**CONSEGNE**
#1 Modifica il testo sul romanzo in tutto il passo che va da "Quell'estate, che fu" fino a "rendevamo conto adeguatamente.", sostituendo "persiane" con "imposte", e trascrivi il passo così modificato.
#2 Scrivi il seguito del testo sul romanzo, cominciando subito dopo la sua ultima frase.

**SEZIONE DI TESTO**
━━━━━━━━

"Il mio unico amico"

Bollati Boringhieri Editore
Torino, 1994

Le avventure del signor Didgy e della sua «noiosa malattia».
Uno stranissimo caso clinico.

I.
Quell'estate, che fu la più lunga della nostra vita e che ricorderemo sempre alla perfezione, già alle sette della mattina faceva un caldo terribile. Dopo che la mamma era uscita di casa per presentarsi alla fabbrica dove lavorava, mio padre chiudeva le persiane della cucina perché non entrasse l'aria torrida e non ci vedessero i vicini da fuori. Allora la sua noiosa malattia era già piuttosto grave anche se non ce ne rendevamo conto adeguatamente.
...

Strana malattia quella da cui è affetto il protagonista di questo romanzo: è una specie di «alcolizzato da vocabolario» e non può fare a meno di consultare continuamente un suo vecchio volume dalla copertina piena di macchie. È il padre di una famiglia operaia e la sua mania gli procura molte difficoltà: gli impedisce di trovare un lavoro stabile, lo fa litigare coi pochi amici, fa sì che lo caccino dai cinema e che la polizia lo tragga in arresto.

━━━━━━━━

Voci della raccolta
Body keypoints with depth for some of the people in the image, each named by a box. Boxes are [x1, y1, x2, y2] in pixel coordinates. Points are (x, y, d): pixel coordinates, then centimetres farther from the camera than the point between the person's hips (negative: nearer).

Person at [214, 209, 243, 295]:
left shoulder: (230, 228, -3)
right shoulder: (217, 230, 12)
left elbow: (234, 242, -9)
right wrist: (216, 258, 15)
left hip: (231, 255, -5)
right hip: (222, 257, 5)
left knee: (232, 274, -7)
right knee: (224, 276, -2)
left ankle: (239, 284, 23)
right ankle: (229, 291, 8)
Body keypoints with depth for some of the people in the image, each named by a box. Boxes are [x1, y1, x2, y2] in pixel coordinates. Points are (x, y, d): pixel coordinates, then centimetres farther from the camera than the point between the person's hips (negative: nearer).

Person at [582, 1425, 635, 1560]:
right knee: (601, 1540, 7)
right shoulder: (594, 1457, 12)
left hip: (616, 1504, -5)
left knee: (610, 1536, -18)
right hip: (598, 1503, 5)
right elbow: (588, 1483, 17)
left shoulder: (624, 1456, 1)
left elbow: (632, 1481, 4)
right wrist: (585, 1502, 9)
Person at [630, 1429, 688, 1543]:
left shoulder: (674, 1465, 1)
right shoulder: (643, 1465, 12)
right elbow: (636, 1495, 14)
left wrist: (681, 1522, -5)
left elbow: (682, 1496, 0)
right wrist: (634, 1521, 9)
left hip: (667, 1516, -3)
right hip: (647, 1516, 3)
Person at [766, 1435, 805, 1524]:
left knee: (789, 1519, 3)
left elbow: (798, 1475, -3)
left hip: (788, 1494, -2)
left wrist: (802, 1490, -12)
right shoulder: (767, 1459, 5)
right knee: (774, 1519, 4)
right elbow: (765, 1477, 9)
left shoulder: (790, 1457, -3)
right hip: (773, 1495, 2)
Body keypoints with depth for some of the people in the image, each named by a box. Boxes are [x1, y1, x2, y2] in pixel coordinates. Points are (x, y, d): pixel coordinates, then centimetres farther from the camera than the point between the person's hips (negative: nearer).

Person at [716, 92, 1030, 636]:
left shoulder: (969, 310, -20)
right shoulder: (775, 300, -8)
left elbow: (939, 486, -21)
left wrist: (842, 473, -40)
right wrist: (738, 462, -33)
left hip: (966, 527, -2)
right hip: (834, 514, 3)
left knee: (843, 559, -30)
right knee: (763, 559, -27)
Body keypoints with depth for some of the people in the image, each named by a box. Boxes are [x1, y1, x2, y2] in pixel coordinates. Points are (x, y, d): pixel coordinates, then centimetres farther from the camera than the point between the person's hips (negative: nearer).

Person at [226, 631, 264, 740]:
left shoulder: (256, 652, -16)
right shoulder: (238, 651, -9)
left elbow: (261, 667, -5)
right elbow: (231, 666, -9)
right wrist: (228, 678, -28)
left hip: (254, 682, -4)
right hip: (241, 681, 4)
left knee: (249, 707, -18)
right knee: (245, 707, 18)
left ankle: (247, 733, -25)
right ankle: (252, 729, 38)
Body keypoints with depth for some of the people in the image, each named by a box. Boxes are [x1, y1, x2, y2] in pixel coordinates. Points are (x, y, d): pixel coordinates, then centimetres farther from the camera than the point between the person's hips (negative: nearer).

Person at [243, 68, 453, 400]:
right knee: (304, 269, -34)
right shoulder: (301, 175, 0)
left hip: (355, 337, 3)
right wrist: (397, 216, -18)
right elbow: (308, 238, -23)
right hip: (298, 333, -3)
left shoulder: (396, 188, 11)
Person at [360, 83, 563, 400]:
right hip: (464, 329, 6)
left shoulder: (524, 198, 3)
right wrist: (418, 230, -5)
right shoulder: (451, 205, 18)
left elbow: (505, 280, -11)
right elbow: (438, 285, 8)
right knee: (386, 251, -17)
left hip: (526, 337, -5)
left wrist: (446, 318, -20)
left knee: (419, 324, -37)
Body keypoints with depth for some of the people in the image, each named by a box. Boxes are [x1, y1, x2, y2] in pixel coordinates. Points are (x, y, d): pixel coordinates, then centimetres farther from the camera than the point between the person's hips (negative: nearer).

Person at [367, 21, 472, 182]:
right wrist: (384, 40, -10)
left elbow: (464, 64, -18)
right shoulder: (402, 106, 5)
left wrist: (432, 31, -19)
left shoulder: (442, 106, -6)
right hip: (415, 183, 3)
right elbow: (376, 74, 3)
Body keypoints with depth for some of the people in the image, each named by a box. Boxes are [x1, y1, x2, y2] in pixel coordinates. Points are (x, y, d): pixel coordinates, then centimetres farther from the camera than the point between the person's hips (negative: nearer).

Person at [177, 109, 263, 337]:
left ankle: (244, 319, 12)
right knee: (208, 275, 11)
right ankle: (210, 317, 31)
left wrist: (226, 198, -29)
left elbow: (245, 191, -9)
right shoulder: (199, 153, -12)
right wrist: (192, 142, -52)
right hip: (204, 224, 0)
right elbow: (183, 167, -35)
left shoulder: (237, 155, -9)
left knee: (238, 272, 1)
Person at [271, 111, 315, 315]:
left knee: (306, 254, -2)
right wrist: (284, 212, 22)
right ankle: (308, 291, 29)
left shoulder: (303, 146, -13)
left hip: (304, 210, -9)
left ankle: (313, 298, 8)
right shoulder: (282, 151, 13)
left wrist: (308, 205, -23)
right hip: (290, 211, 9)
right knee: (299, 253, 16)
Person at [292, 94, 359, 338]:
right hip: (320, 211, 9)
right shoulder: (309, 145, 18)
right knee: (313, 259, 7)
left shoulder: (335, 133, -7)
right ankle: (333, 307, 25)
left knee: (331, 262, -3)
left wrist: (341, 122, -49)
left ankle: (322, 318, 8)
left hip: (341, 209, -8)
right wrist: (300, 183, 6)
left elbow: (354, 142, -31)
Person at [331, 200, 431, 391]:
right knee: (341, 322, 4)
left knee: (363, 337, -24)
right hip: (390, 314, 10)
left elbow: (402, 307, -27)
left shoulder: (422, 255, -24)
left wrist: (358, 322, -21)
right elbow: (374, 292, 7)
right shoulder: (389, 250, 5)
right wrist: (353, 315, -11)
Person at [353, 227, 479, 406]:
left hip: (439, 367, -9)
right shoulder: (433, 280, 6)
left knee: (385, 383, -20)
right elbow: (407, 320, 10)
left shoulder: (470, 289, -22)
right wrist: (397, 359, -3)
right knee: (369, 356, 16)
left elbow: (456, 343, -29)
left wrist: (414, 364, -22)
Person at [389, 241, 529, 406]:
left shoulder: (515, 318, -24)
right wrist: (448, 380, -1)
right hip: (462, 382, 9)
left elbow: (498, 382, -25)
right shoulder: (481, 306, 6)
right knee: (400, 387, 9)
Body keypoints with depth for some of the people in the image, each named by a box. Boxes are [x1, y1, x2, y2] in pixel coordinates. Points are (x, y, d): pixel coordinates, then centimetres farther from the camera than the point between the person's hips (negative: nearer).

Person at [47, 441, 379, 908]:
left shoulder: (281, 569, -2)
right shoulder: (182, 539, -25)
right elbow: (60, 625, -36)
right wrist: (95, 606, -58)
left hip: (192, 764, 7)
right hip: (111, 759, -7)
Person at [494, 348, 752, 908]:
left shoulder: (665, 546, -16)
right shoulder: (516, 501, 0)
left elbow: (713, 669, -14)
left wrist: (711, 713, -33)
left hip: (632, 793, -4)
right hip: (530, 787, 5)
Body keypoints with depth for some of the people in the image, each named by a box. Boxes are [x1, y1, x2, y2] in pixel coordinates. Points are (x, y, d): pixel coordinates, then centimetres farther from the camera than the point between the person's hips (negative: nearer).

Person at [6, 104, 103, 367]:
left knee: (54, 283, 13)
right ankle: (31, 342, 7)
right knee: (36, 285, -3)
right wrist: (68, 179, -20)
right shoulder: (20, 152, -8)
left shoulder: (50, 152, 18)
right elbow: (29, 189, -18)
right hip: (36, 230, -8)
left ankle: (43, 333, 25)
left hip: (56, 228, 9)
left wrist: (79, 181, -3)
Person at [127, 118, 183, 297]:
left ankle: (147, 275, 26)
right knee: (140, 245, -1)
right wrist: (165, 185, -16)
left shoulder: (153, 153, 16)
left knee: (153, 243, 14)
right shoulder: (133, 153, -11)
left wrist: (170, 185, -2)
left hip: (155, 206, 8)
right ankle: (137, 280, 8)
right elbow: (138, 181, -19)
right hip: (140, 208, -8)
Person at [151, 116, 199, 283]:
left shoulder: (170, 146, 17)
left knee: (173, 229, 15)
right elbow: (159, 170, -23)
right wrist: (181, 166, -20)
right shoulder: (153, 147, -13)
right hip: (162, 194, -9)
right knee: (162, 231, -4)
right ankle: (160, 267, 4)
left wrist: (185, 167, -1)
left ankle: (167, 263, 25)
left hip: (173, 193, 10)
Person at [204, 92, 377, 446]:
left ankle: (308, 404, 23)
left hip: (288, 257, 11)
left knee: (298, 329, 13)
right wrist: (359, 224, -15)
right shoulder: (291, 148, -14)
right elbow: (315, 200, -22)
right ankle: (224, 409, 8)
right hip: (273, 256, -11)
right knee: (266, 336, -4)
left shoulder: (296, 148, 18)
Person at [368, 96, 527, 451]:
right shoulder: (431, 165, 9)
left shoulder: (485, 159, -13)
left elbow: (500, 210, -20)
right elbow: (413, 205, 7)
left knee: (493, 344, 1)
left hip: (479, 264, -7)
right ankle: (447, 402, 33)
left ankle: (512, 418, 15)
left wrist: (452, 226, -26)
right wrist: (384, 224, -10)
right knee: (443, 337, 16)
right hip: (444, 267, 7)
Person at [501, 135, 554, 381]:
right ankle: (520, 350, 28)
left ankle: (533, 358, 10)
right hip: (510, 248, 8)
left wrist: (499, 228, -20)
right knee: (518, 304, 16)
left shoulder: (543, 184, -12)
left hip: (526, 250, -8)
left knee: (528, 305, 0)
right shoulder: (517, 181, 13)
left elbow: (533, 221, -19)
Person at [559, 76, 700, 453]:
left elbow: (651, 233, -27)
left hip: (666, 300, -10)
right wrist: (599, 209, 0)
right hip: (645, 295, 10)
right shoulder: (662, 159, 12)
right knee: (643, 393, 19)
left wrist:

━━━━━━━━

**RISPOSTE**
#1
Quell'estate, che fu la più lunga della nostra vita e che ricorderemo sempre alla perfezione, già alle sette della mattina faceva un caldo terribile. Dopo che la mamma era uscita di casa per presentarsi alla fabbrica dove lavorava, mio padre chiudeva le imposte della cucina perché non entrasse l'aria torrida e non ci vedessero i vicini da fuori. Allora la sua noiosa malattia era già piuttosto grave anche se non ce ne rendevamo conto adeguatamente.

#2
La famiglia, che abita alla periferia di una grande città e che conosciamo durante un'estate terribilmente calda, è un insieme di voci e di comportamenti obbedienti a una logica stralunata che si pretende normale. L'intera vicenda, che ha al centro l'insolito caso clinico paterno, è raccontata dal figlio, un bambino di dieci anni che trascorre l'estate con un amico silenzioso offrendo in giro i biglietti di una lotteria inventata tra le mura domestiche: un'altra occasione per incontrare abitatori pacatamente assurdi dell'universo fantastico di Maurizio Salabelle.
Questo romanzo drammatico e comico, che a tratti finge di essere un romanzo a sfondo sociale, è in realtà un'invenzione sul tema della lettura, intesa come parola scritta, simbolo di un ordine superiore, il commento appropriato a spiegare i segreti del vivere. Il contrappunto costituito dalla lettura del vocabolario accresce il grottesco dei due piani di esperienza: i casi della vita e le pseudo-didascalie ricavate da una cultura derisoria.